The last speaker was Solomon Russell from El Camino Community College. There are 116 community colleges in California, serving 1.8 million students. Several of these colleges teach UC Berkeley’s Data 8 course. Russell described the use of 2i2c (a non-profit that designs JupyterHub distributions to run on cloud infrastructure) to provide infrastructure to log into Jupyter assignments, and creating course materials on Canvas. His school has several collaborations with other community colleges, Cal State schools and UC schools, and participates in a community college data science conference held at UC Berkeley, which he described as a “force multiplier.”
Russell described the biggest challenge as navigating articulation and making it work for students. Some of their challenges include taking the math requirements for data science and figuring out how to make them fit into what they already offer their students. El Camino offers pathways for certificate and associate degrees and they are working on implementing 2+2 agreements as described above, connecting community colleges and Cal State schools and ensuring that credits are transferable.

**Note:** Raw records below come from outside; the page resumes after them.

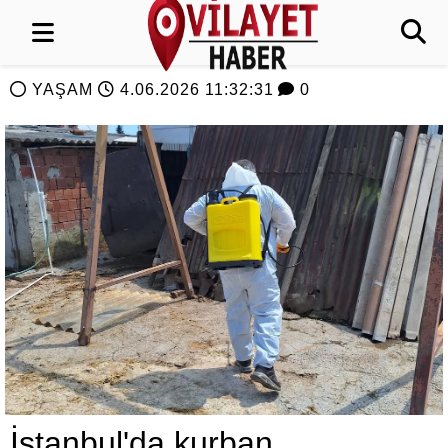
YAŞAM
4.06.2026 11:32:31
0
İstanbul'da kurban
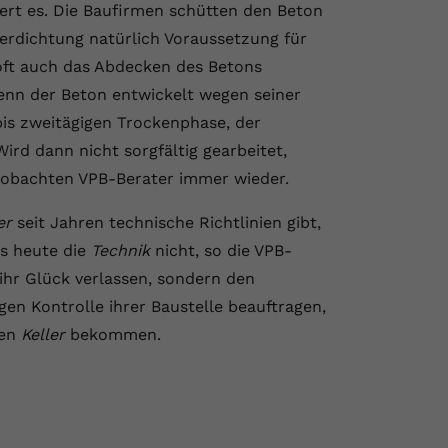
t es. Die Baufirmen schütten den Beton
Verdichtung natürlich Voraussetzung für
 oft auch das Abdecken des Betons
enn der Beton entwickelt wegen seiner
s zweitägigen Trockenphase, der
rd dann nicht sorgfältig gearbeitet,
obachten VPB-Berater immer wieder.
er
seit Jahren technische Richtlinien gibt,
is heute die
Technik
nicht, so die VPB-
f ihr Glück verlassen, sondern den
en Kontrolle ihrer Baustelle beauftragen,
ten
Keller
bekommen.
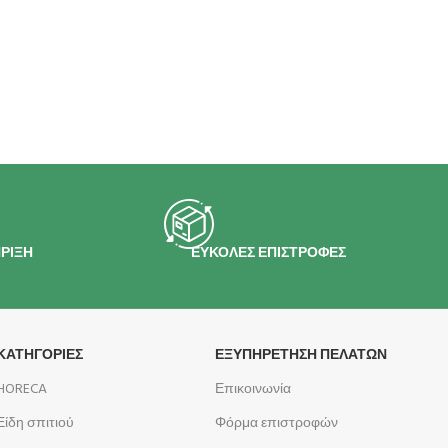
ΡΙΞΗ
ΕΥΚΟΛΕΣ ΕΠΙΣΤΡΟΦΕΣ
ΚΑΤΗΓΟΡΙΕΣ
ΕΞΥΠΗΡΕΤΗΣΗ ΠΕΛΑΤΩΝ
HORECA
Επικοινωνία
Είδη σπιτιού
Φόρμα επιστροφών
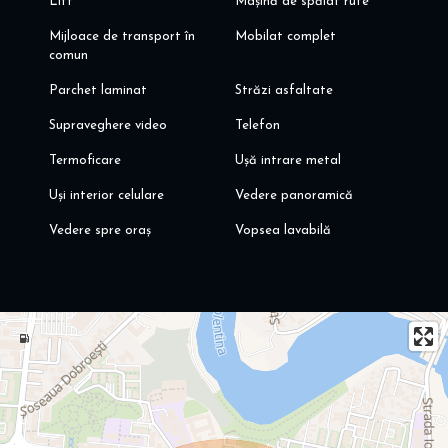
Lift
Mașină de spălat rufe
Mijloace de transport în
Mobilat complet
comun
Parchet laminat
Străzi asfaltate
Supraveghere video
Telefon
Termoficare
Ușă intrare metal
Uși interior celulare
Vedere panoramică
Vedere spre oraș
Vopsea lavabilă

He also described equity gaps, resulting in lower completion rates for Black and Hispanic students. One approach to this problem is making data science courses available to students without a requirement to go through the computer science sequence first. He also mentioned the need to find data science faculty and – similar to Judith Canner – recommends “growing expertise within.”

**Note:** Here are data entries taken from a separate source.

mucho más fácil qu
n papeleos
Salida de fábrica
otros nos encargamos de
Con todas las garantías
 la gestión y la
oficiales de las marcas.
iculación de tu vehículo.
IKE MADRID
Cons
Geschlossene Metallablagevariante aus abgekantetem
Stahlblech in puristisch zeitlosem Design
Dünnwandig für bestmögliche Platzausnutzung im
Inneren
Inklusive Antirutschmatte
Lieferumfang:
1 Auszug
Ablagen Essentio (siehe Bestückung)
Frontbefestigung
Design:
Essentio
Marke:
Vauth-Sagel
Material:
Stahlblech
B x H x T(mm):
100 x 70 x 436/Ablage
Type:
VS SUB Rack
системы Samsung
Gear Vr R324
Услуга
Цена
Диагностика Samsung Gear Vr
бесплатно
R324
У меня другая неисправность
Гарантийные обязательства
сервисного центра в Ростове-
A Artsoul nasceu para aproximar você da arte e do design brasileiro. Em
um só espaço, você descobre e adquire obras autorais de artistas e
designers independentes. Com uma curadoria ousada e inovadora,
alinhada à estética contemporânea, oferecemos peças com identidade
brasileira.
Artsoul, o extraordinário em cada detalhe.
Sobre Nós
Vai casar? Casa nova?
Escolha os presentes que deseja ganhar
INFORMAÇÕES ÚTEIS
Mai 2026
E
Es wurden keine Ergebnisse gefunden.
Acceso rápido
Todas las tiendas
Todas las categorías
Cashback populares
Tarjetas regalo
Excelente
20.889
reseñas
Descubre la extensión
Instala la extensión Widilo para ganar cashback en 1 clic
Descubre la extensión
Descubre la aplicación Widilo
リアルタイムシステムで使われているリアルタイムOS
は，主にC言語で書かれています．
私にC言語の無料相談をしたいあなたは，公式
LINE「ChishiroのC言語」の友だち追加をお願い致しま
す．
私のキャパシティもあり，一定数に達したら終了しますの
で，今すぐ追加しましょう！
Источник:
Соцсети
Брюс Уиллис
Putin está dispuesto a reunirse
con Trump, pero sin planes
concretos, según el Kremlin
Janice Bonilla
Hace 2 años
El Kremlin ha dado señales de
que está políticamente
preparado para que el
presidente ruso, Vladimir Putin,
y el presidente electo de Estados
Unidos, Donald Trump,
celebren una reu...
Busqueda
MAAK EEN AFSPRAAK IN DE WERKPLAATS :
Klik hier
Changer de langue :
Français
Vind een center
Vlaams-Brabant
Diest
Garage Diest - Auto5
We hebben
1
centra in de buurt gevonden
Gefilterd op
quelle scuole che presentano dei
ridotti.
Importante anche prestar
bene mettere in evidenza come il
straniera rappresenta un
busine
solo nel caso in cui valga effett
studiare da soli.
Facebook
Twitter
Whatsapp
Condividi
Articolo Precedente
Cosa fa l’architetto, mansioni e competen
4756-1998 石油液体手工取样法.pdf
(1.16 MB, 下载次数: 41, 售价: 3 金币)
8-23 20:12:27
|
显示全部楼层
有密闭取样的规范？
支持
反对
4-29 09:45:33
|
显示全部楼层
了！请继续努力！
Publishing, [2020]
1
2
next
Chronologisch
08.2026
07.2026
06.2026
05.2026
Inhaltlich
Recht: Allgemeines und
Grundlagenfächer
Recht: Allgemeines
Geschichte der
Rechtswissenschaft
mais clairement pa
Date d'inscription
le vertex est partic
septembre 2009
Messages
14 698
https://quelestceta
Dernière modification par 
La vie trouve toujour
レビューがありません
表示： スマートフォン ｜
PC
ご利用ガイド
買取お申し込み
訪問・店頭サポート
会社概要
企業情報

During the Q+A that followed the panel there was discussion on how to give students a tangible sense of what it’s like to DO data science, mentioning exposure to extracting observations from tables and inference through variation, as examples. There is considerable support for the Data 8 course, as there aren’t a lot of constraints to taking it, e.g. students do not have to take computer science and only need some algebra to be successful. There was discussion about who “owns” data science in an academic setting - in terms of which department or school or faculty – and a lack of support for creating courses that aren’t required, which is a resource issue.
Finally, the panel discussed how math fits into data science courses, and the future of math majors. Schools are rethinking what math looks like at various levels, given that making institutional change at such a large scale is always slow-going. Among other things this is a teacher training issue, getting existing faculty to move into this area and then move them into teaching with notebooks. Teachers might have a Masters degree in mathematics but not in the statistics necessary for data science, thereby prompting a need for training for mathematicians on how to teach data science courses. There is a need for both content and pedagogy. In addition, more advanced math is a known bottleneck for diversity in data science. And there’s a lot of conversation about math and data science at the high school level involving state standards and school boards. Bottom line: give teachers a pathway in but make it about the students.